Passage provided >>
━━━━━━━━━━

ADLS Gen1 to ADLS Gen2 Migrations: Options and Best Practices
Published May 17 2022 01:45 PM 4,856 Views
Microsoft

If you are not aware Azure Data Lake Storage (ADLS) Gen1 is being replaced by ADLS Gen2. The end of life for Gen1 is Feb 2024 (Retirement Announcement). FastTrack along with the Customer Support Unit (CSU), and the Azure Storage PG are running a program to ensure our customer base can successfully migrate from ADLS Gen 1 to ADLS Gen 2 by the deadline noted above. In this article we will characterize why ADLS Gen2 is the way forward, describe what an ADLS Gen1 migration life cycle looks like, detail the options you have for conducting a successful migration, and call out any underlying nuances, best practices and concerns for each option. (Please visit the Azure Data Lake Storage migration guidelines and patterns Microsoft Doc and https://aka.ms/adlsmigrations for additional information)

 

Asset 31.png

 

Why ADLS Gen2 is the way forward?

 

  • Gen2 offers lower total costs and more features
  • Premier Tier with SSD based storage
  • File System Semantics (e.g., hierarchical namespace)
  • Tiered Storage (hot, cold, archive)
  • File-level security
  • Additional redundancy options​
  • Increased performance
  • Lower costs for storage and transactions
  • Available in all regions
  • Private endpoint connections
  • Seamless integration with Azure analytics offerings (Synapse Analytics and Databricks) 
 

(For additional details visit the Comparing Azure Data Lake Storage Gen1 and Azure Blog Storage Microsoft Doc)

 

ADLS Gen1 Migration Lifecycle

(please visit the ADLS Gen1 Migrations Mind Map for additional details)

Like other data migrations (i.e. SQL, Oracle, etc.) ADLS Gen1 migrations follow a similar pattern/life cycle of: Assess, Prepare, Migrate, Cut Over

 

  1.  Assess Your Workload
    • Get familiar with Azure Data Lake Storage migration guidelines and patterns.

━━━━━━━━━━

Dataset content >>
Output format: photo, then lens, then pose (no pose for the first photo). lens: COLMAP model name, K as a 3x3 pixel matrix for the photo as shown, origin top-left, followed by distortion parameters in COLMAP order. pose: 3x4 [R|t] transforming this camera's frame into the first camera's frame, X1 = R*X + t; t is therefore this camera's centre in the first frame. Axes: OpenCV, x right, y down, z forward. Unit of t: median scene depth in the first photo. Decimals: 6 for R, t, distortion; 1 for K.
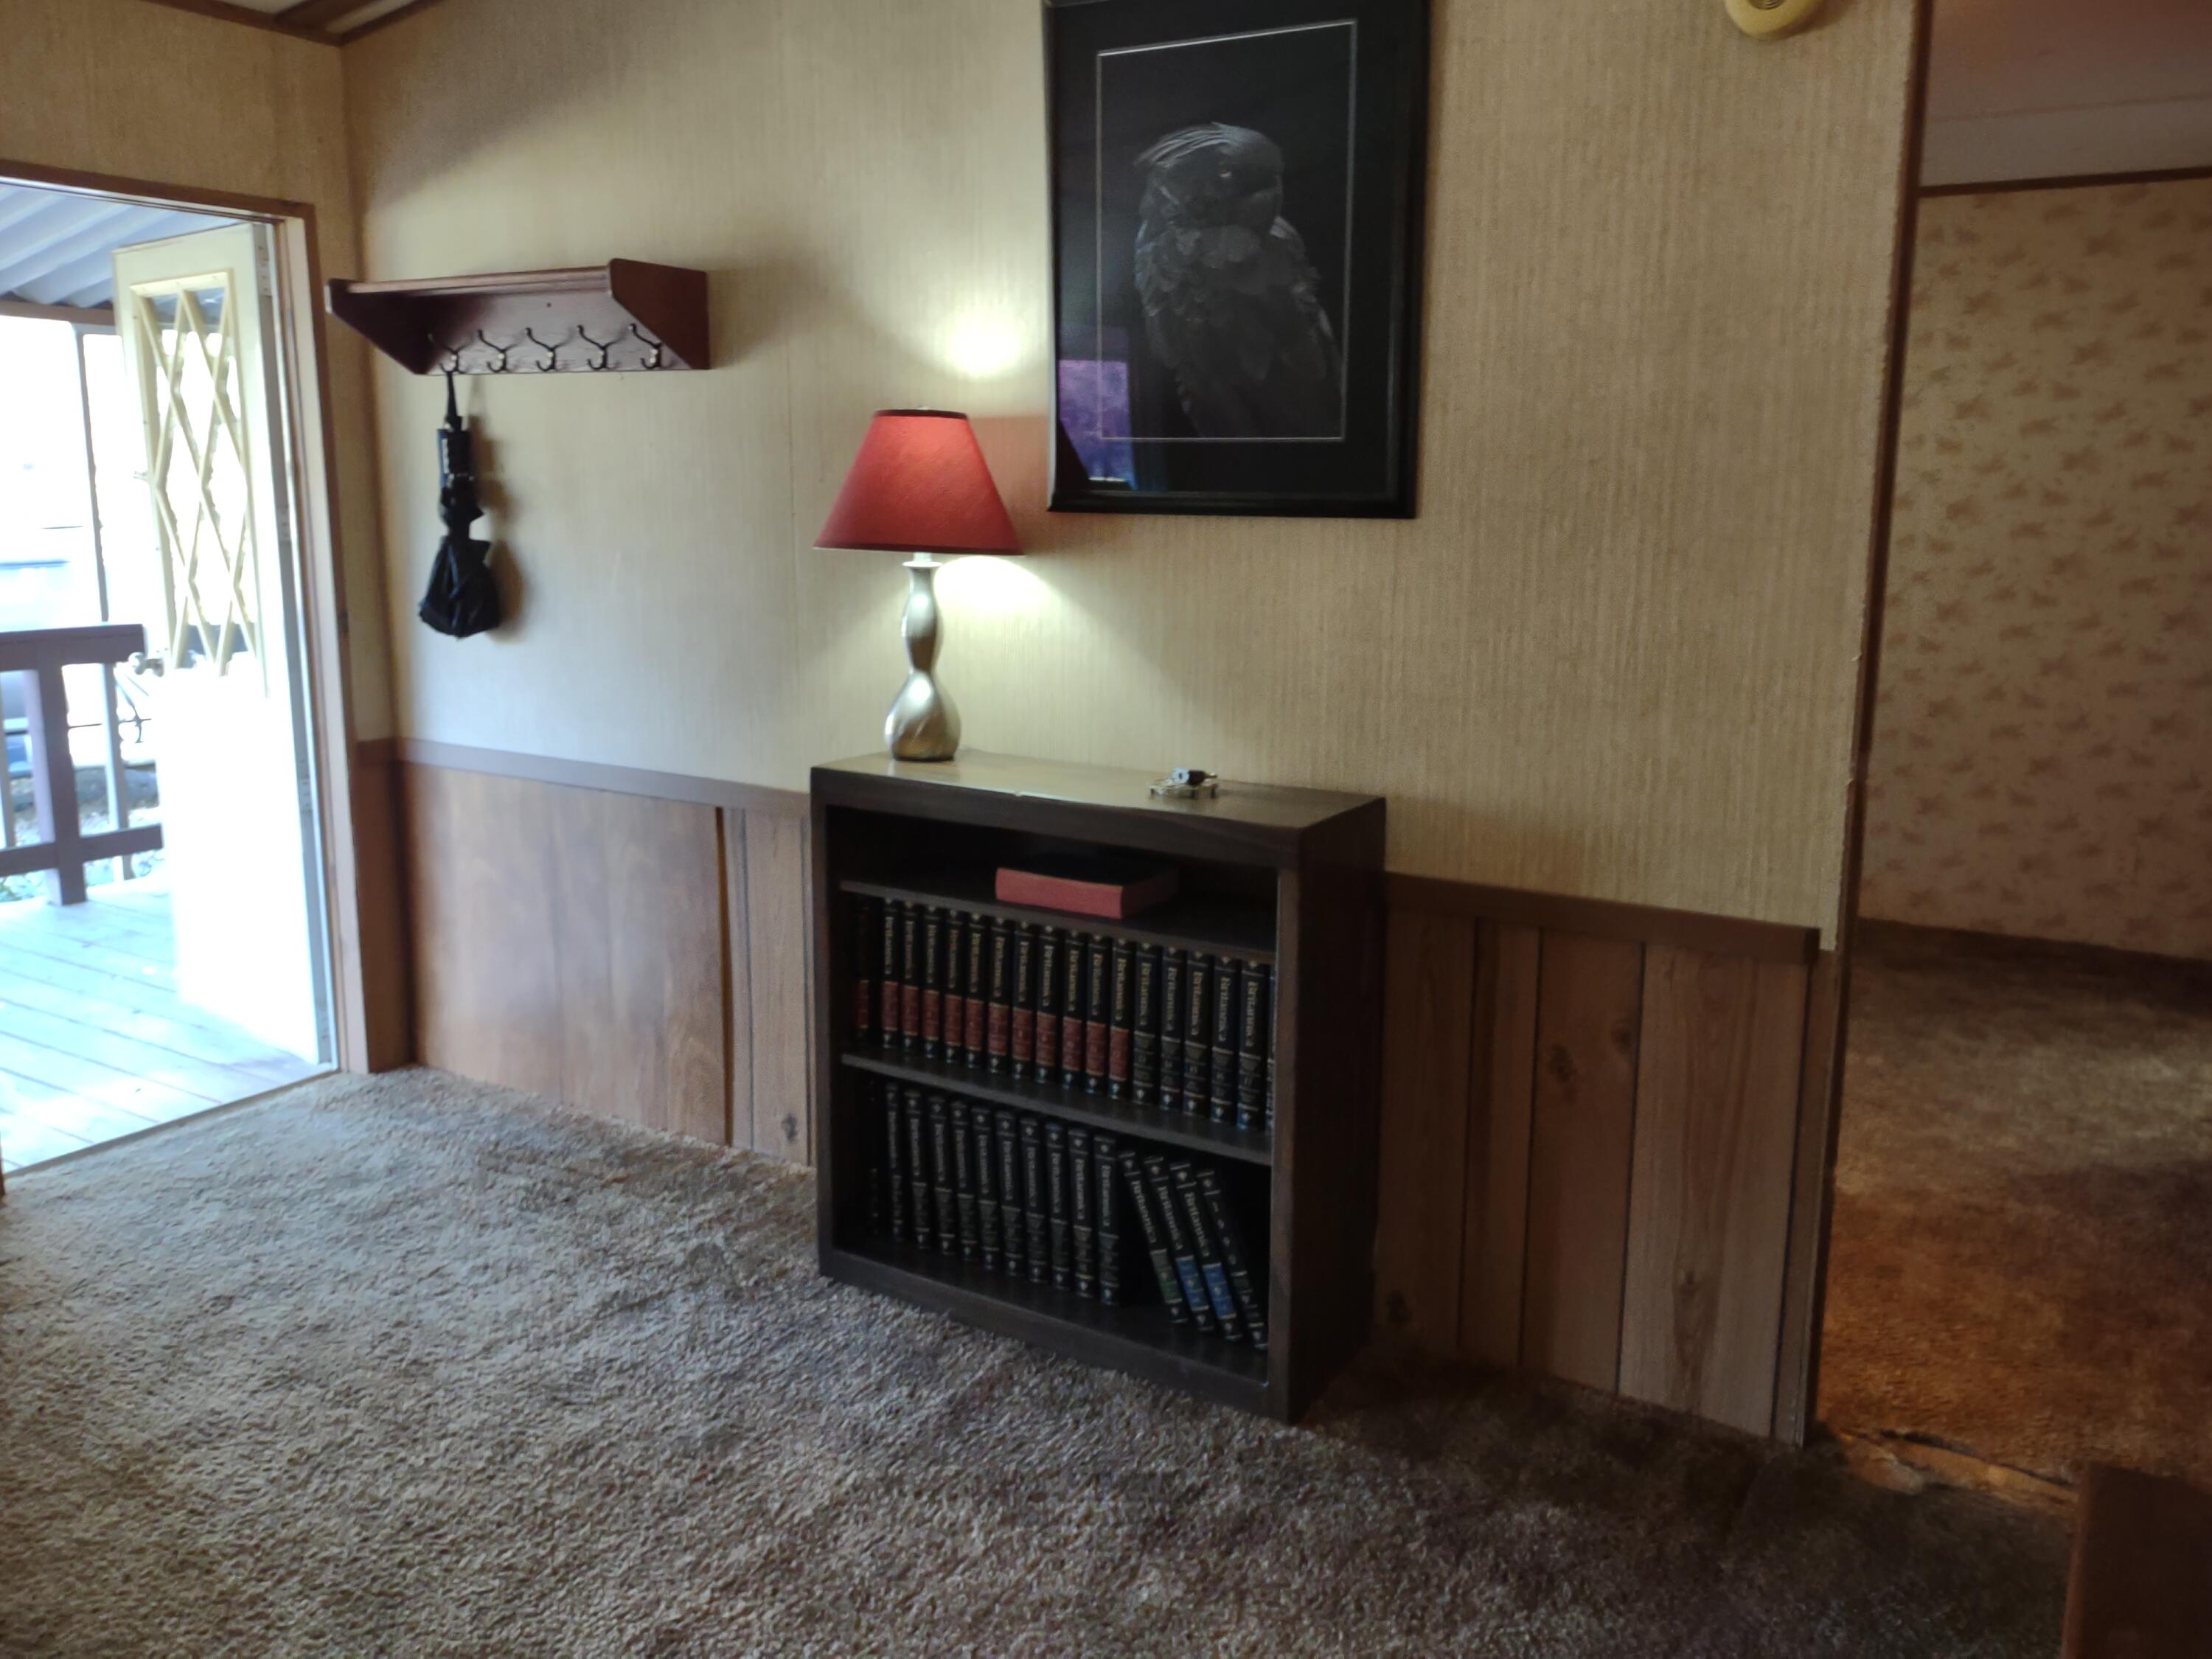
lens RADIAL K [[1743.2, 0, 1106.0], [0, 1743.2, 829.5], [0, 0, 1]] dist [0.000893, 0.004730]
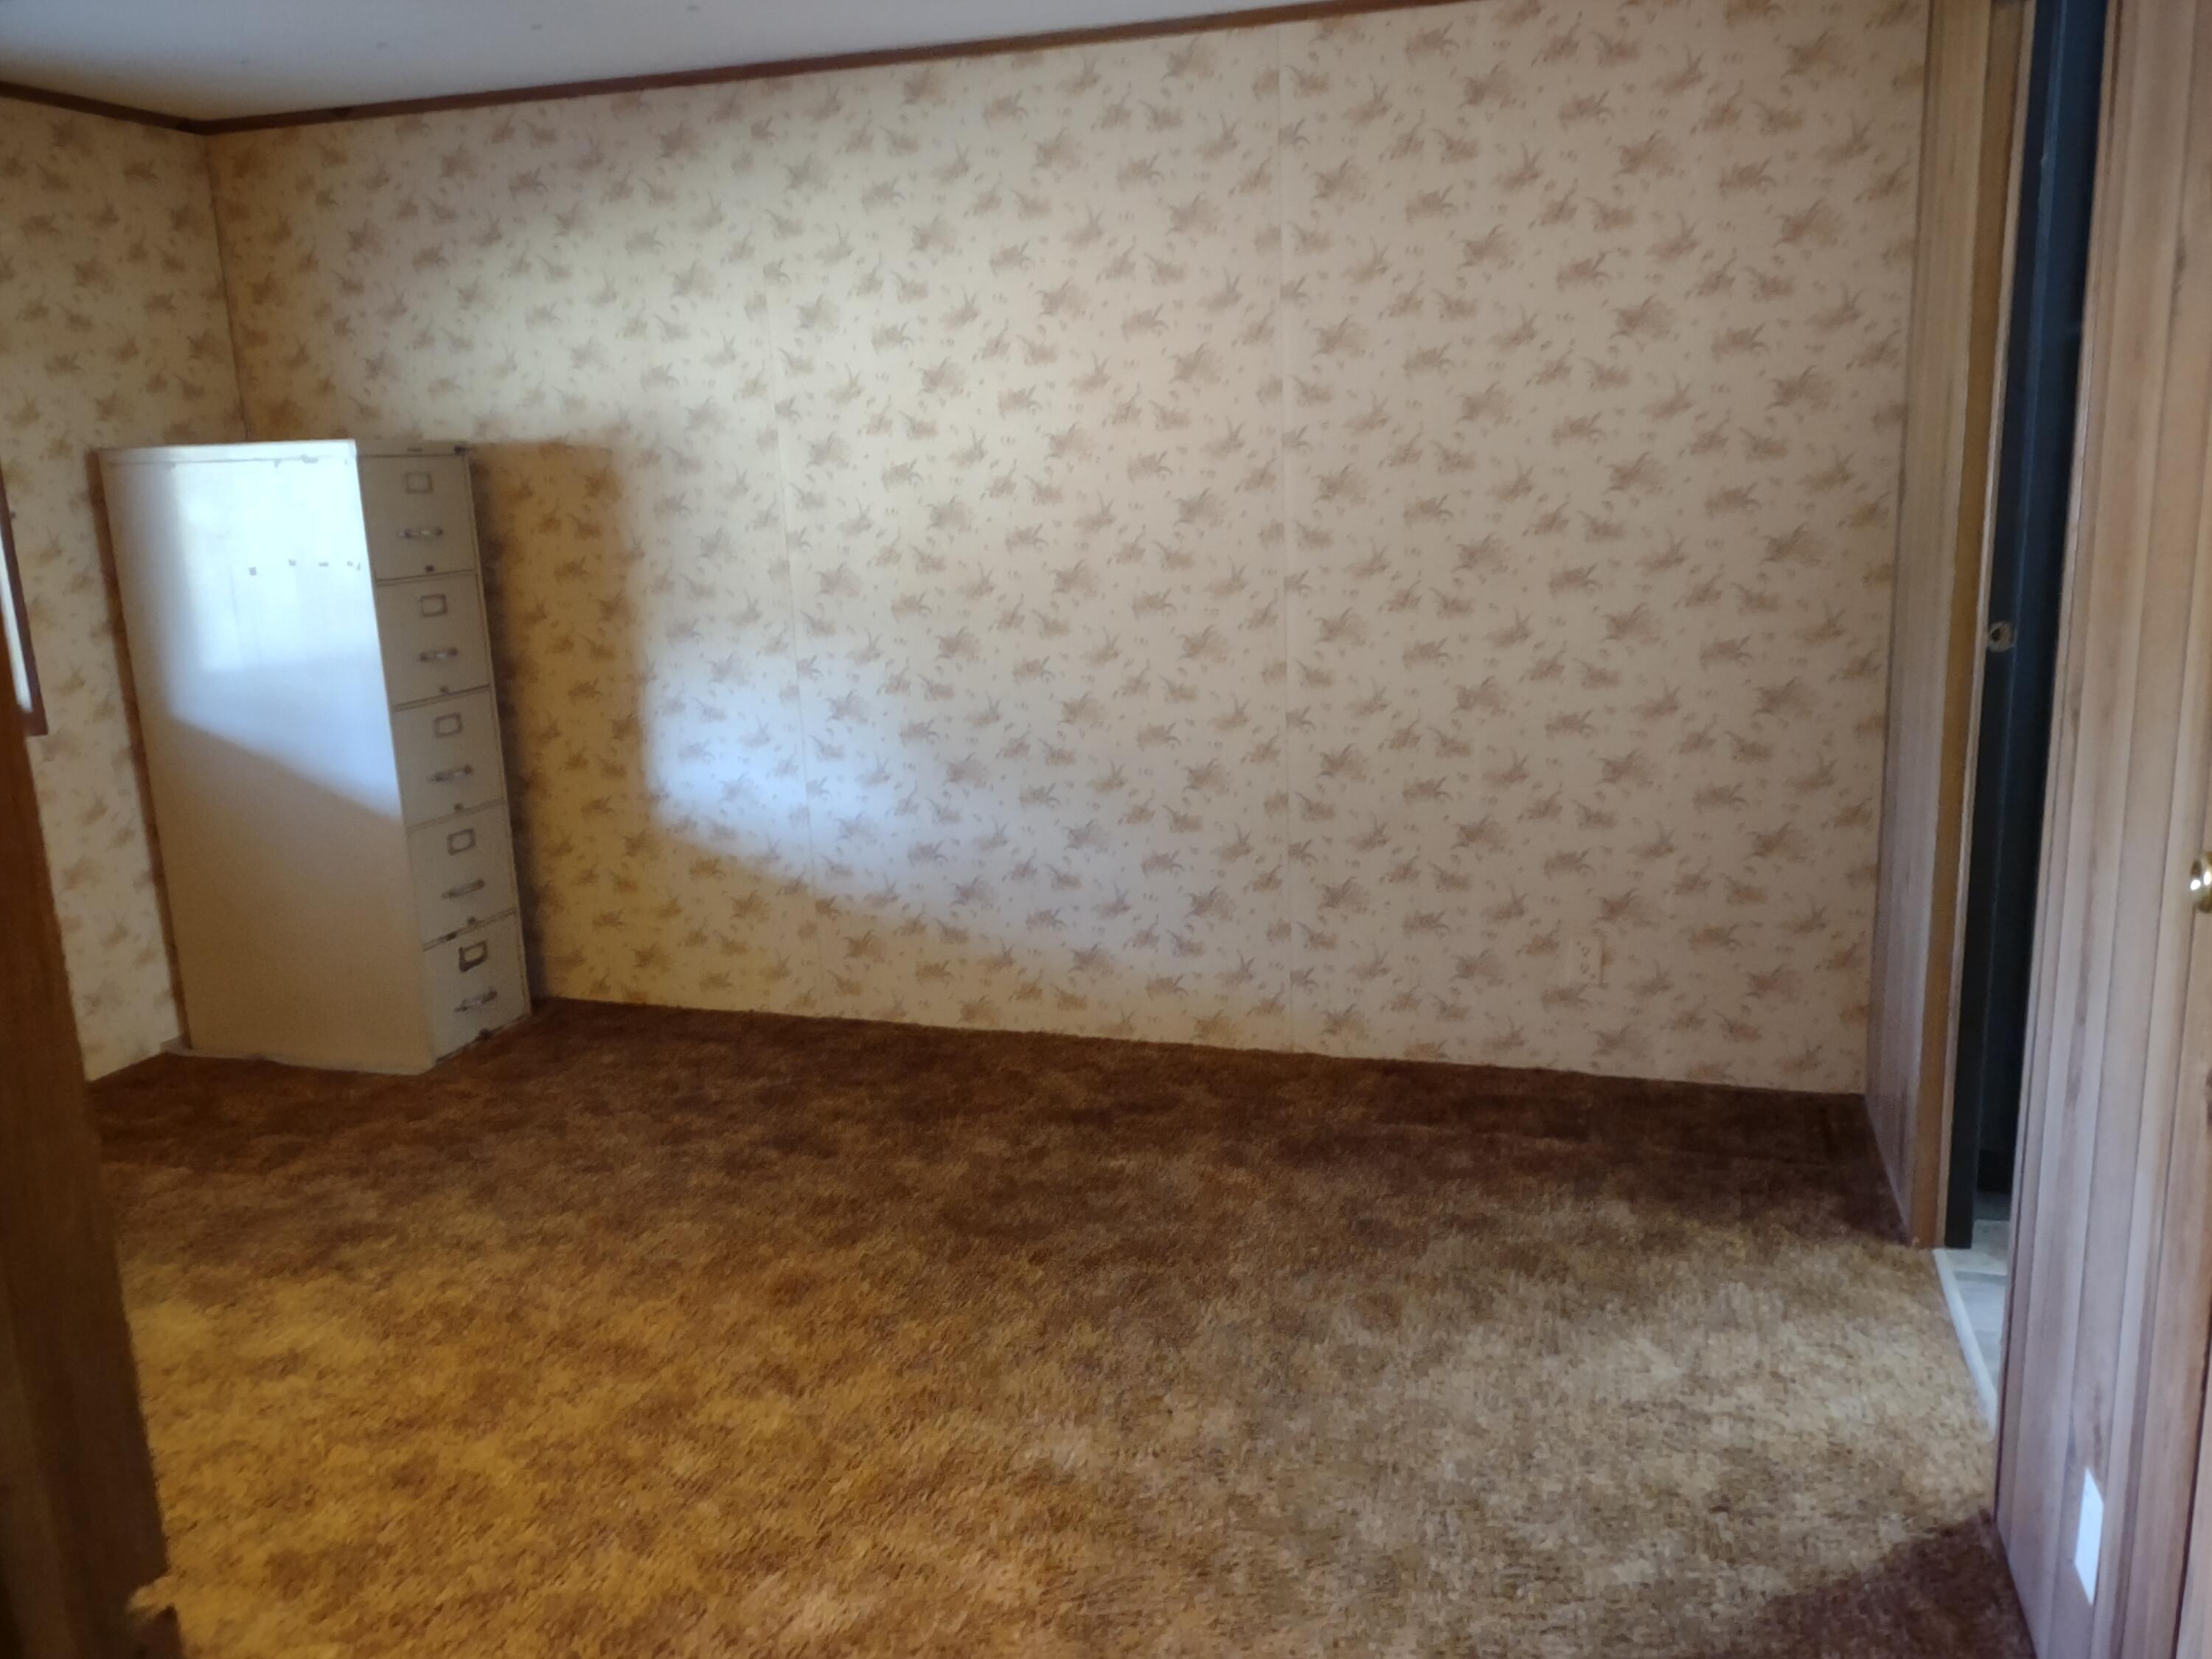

━━━━━━━━━━

To do >>
a. Return the passage from the ADLS migration article above, starting at "If you are not" and ending at "the way forward?".
b. Condense the paragraph of the ADLS migration article that begins "If you are not aware" into a short bulleted list that keeps its main facts.

Task answers >>
a.
If you are not aware Azure Data Lake Storage (ADLS) Gen1 is being replaced by ADLS Gen2. The end of life for Gen1 is Feb 2024 (Retirement Announcement). FastTrack along with the Customer Support Unit (CSU), and the Azure Storage PG are running a program to ensure our customer base can successfully migrate from ADLS Gen 1 to ADLS Gen 2 by the deadline noted above. In this article we will characterize why ADLS Gen2 is the way forward, describe what an ADLS Gen1 migration life cycle looks like, detail the options you have for conducting a successful migration, and call out any underlying nuances, best practices and concerns for each option. (Please visit the Azure Data Lake Storage migration guidelines and patterns Microsoft Doc and https://aka.ms/adlsmigrations for additional information)

 

Asset 31.png

 

Why ADLS Gen2 is the way forward?

b.
- Azure Data Lake Storage (ADLS) Gen1 is being replaced by ADLS Gen2, and Gen1 reaches end of life in Feb 2024.
- FastTrack, the Customer Support Unit (CSU) and the Azure Storage PG are running a program to help customers migrate from Gen1 to Gen2 by that deadline.
- The article explains why Gen2 is the way forward and describes the Gen1 migration life cycle.
- It details the migration options and the nuances, best practices and concerns for each.
- More information is in the Azure Data Lake Storage migration guidelines and patterns Microsoft Doc and at https://aka.ms/adlsmigrations.